▶ Your assignment:
Copy out, from the entries below, each line that holds the string "Iryston".

▶ Input for this task:
╭──

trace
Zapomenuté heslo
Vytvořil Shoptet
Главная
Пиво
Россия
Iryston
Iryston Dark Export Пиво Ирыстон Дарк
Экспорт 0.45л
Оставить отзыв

╰──
╭──

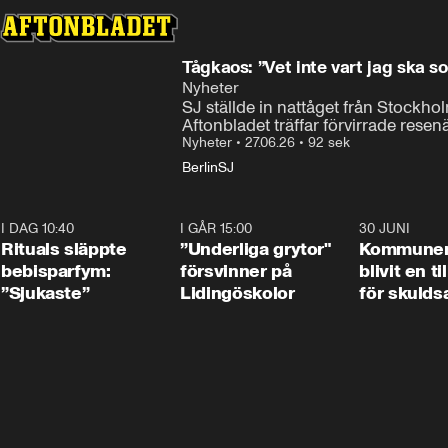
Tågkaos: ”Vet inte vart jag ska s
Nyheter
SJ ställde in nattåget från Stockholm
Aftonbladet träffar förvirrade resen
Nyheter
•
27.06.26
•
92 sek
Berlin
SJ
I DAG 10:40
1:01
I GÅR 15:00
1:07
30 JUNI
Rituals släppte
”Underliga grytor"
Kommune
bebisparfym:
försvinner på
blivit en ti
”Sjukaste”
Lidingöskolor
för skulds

╰──

▶ Exercise solution:
Iryston
Iryston Dark Export Пиво Ирыстон Дарк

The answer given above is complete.